Я долго еще шла по тропинке с интересом, рассматривая каждый цветок или дерево, задавая всего один вопрос: какой же секрет ты хранишь? Я смотрела на розовую хризантему, как рядом со мной раздался приятный голос женщины.
—Это Диана, красавица, правда? — Я с удивлением повернула голову и увидела хранительницу. Она — женщина лет шестидесяти, с морщинами на лице и ярким взглядом голубых глаз. Седые волосы собраны в причёску, а синее платье испачкано в грязи. Она улыбается мне.

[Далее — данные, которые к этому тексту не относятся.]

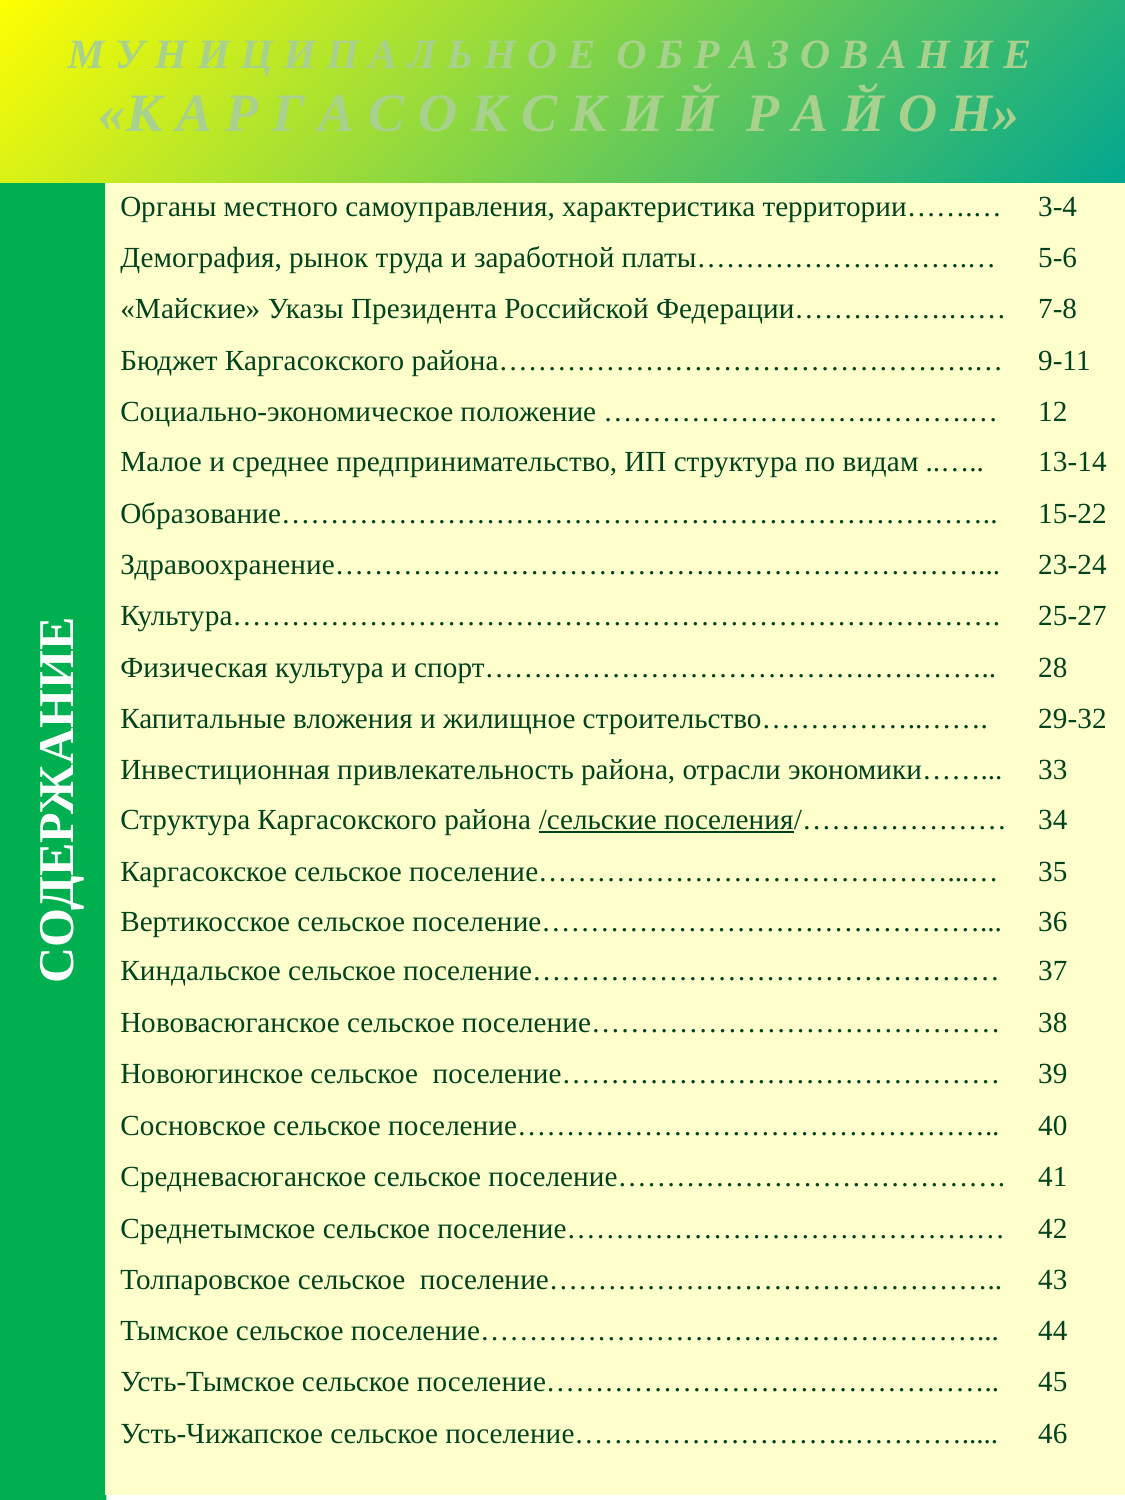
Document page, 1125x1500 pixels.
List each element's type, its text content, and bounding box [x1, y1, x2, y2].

table_cell Сосновское сельское поселение………………………………………….. [105, 1102, 1023, 1153]
table_cell «Майские» Указы Президента Российской Федерации…………….…… [105, 286, 1023, 337]
text_box СОДЕРЖАНИЕ [0, 183, 107, 1500]
table_cell Вертикосское сельское поселение………………………………………... [105, 898, 1023, 947]
table_cell Структура Каргасокского района /сельские поселения/………………… [105, 796, 1023, 848]
table_cell 36 [1023, 898, 1125, 947]
table_cell Киндальское сельское поселение………………………………………… [105, 947, 1023, 999]
table_cell 34 [1023, 796, 1125, 848]
table_cell Средневасюганское сельское поселение…………………………………. [105, 1153, 1023, 1205]
table_cell Социально-экономическое положение ……………………….……….… [105, 388, 1023, 438]
table_cell Малое и среднее предпринимательство, ИП структура по видам ..….. [105, 438, 1023, 490]
table_cell Тымское сельское поселение……………………………………………... [105, 1307, 1023, 1358]
table_cell Усть-Чижапское сельское поселение……………………….…………..... [105, 1410, 1023, 1495]
table_cell Толпаровское сельское поселение……………………………………….. [105, 1256, 1023, 1307]
table_cell 43 [1023, 1256, 1125, 1307]
table_header Органы местного самоуправления, характеристика территории…….… [105, 183, 1023, 234]
table_cell 25-27 [1023, 592, 1125, 644]
table_cell 44 [1023, 1307, 1125, 1358]
table_cell 7-8 [1023, 286, 1125, 337]
table_cell Усть-Тымское сельское поселение……………………………………….. [105, 1358, 1023, 1410]
table_cell 46 [1023, 1410, 1125, 1495]
table_cell 13-14 [1023, 438, 1125, 490]
table_cell Бюджет Каргасокского района………………………………………….… [105, 337, 1023, 388]
table_cell 38 [1023, 999, 1125, 1050]
table_cell 29-32 [1023, 695, 1125, 746]
table_cell 39 [1023, 1050, 1125, 1102]
table_cell Инвестиционная привлекательность района, отрасли экономики……... [105, 746, 1023, 796]
table_cell 37 [1023, 947, 1125, 999]
table_cell 28 [1023, 644, 1125, 695]
text_box М У Н И Ц И П А Л Ь Н О Е О Б Р А З О В А Н И Е «К А Р Г А С О К С К И Й Р А Й О Н» [0, 0, 1123, 183]
table_cell Здравоохранение…………………………………………………………... [105, 541, 1023, 592]
table_cell Физическая культура и спорт…………………………………………….. [105, 644, 1023, 695]
table_header 3-4 [1023, 183, 1125, 234]
table_cell Каргасокское сельское поселение……………………………………...… [105, 848, 1023, 898]
table_cell 42 [1023, 1205, 1125, 1256]
table_cell Нововасюганское сельское поселение…………………………………… [105, 999, 1023, 1050]
table_cell 9-11 [1023, 337, 1125, 388]
table_cell 35 [1023, 848, 1125, 898]
table_cell 45 [1023, 1358, 1125, 1410]
table_cell 41 [1023, 1153, 1125, 1205]
table_cell Образование……………………………………………………………….. [105, 490, 1023, 541]
table_cell Среднетымское сельское поселение……………………………………… [105, 1205, 1023, 1256]
table_cell 23-24 [1023, 541, 1125, 592]
table_cell 40 [1023, 1102, 1125, 1153]
table_cell Новоюгинское сельское поселение……………………………………… [105, 1050, 1023, 1102]
table_cell Капитальные вложения и жилищное строительство……………..……. [105, 695, 1023, 746]
table_cell 15-22 [1023, 490, 1125, 541]
table_cell 5-6 [1023, 234, 1125, 286]
table_cell Демография, рынок труда и заработной платы……………………….… [105, 234, 1023, 286]
table_cell 12 [1023, 388, 1125, 438]
table_cell 33 [1023, 746, 1125, 796]
table_cell Культура……………………………………………………………………. [105, 592, 1023, 644]
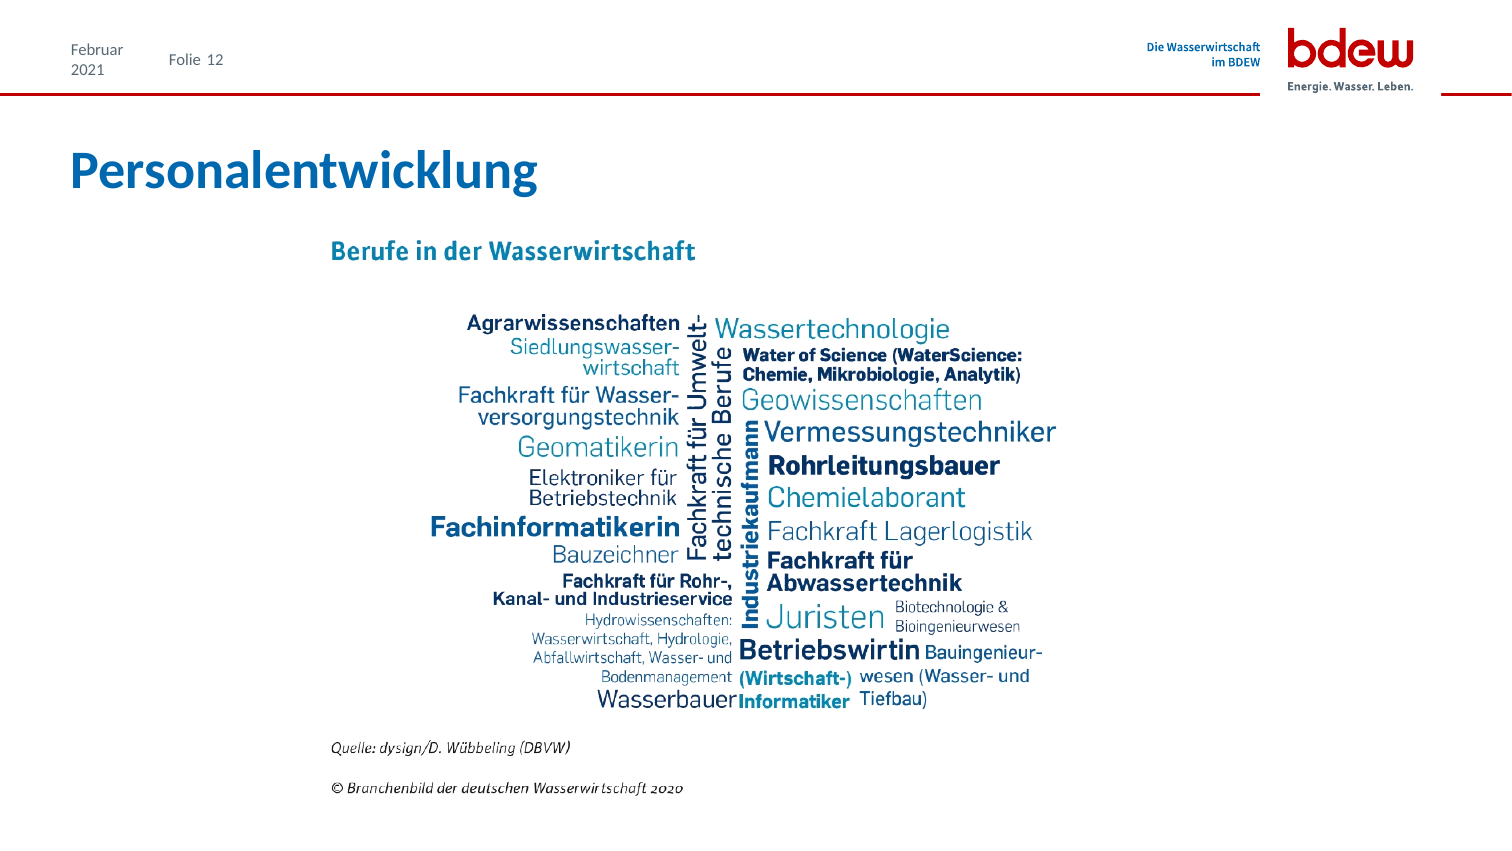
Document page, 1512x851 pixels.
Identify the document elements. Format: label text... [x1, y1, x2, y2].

slide_number Februar 2021 [70, 47, 154, 71]
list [283, 184, 1229, 851]
title Personalentwicklung [70, 141, 1441, 249]
slide_number 12 [200, 47, 237, 71]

– Она прекрасна. Изящна, словно балерина. Я Настя, а вы? — Смотря на эту женщину (старушкой называть ее я не могу даже мысленно), на губах появляется улыбка. Я встаю и становлюсь напротив неё.
– Здравствуй, Настя, я Аглая, хранительница этого чудного сада. Раз уж ты решила навестить меня, почему бы нам не выпить вместе чая с печеньем? — она словно моя родная бабушка берет меня свободной рукой за локоть и ведет по дороге. Она не смолкая рассказывает мне названия тех цветов, что я не знаю, и мы, погруженные в разговор, не замечаем, как доходим до небольшого деревянного домика с верандой. Аглая усаживает меня за стол и сама ставит чайник, хлопочет, заставляя стол угощениями. Через небольшой промежуток времени мы садимся за стол, и я делаю первый глоток восхитительного липового чая.
– Аглая, растения необычные, я права? — чашка греет пальцы, придавая уверенности. Глаза женщины напротив теплеют, и она берет ложку и кладёт малиновое варенье на хлеб.
— Так сразу? — тихо смеётся она. — Ты и правда права. Растения, живущие в саду, необычные. Это души людей, о которых забыли их близкие. — И тогда я вспоминаю причину своего прихода. Брат. Что, если и он есть в этом саду?
– Душенька, ты что-то хочешь спросить? Ты вся побледнела.
– Да... Да, я хочу кое-что спросить... У вас три года назад не появлялся новый цветочек? Мальчик, что погиб во время пожара? Это было в феврале. Маленький, ему было семь... Даня, его звали Даня. — Мысли перескакивают с одной на другую, голос не слушается и дрожит, и, когда заканчиваю, замолкаю с надеждой, смотря в глаза Аглаи. Они наполняются не сочувствием, а пониманием. От этого на мгновение становится легче.
– Нет, такого в моем саду нет. — Аглая делает глоток чая, а с меня спадает огромный груз. Его помнят. Брата не забыли. На душе спустя долгие три года становится спокойно и почти умиротворённо. Видимо, это отражается на моем лице, раз Аглая улыбается уголками губ, стараясь скрыть это за чашкой чая.
– Аглая, а вы сами ухаживаете за всем садом? — тянусь за булочкой и разламываю ее, чтобы намазать маслом.
– Конечно, я здесь совсем одна. — Женщина откусывает печенье и с минуту молчит. — Каждый в саду требует обособленного ухода, что подходит розе, не понравится петунии. Ох, иногда они капризничают, как маленькие.
– Вам не одиноко быть здесь совершенно одной? — Как человек может совершенно добровольно оставаться одним? Ей не тяжело? Не плохо? И меня вдруг так охватило желание остаться здесь с ней, в этом маленьком деревянном домике в окружении чудесных цветов и деревьев.
– Мне было одиноко, но человек может привыкнуть ко всему, я привыкла к одиночеству. — Аглая попыталась улыбнуться, но вышло плохо, свет не коснулся ее лица.
– А если я останусь с вами? Я бы могла стать вашей... ученицей. Конечно, если вы сами не будете против. — Речь была сбивчивой от волнения, и я покраснела. Аглая застыла, а потом она искренне улыбнулась, ее глаза потеплели, и она тихо засмеялась.
—Конечно, милая, я буду только рада. — Морщинки на лице Аглаи даже разгладились, и на это счастливое мгновение она стала на десяток лет моложе.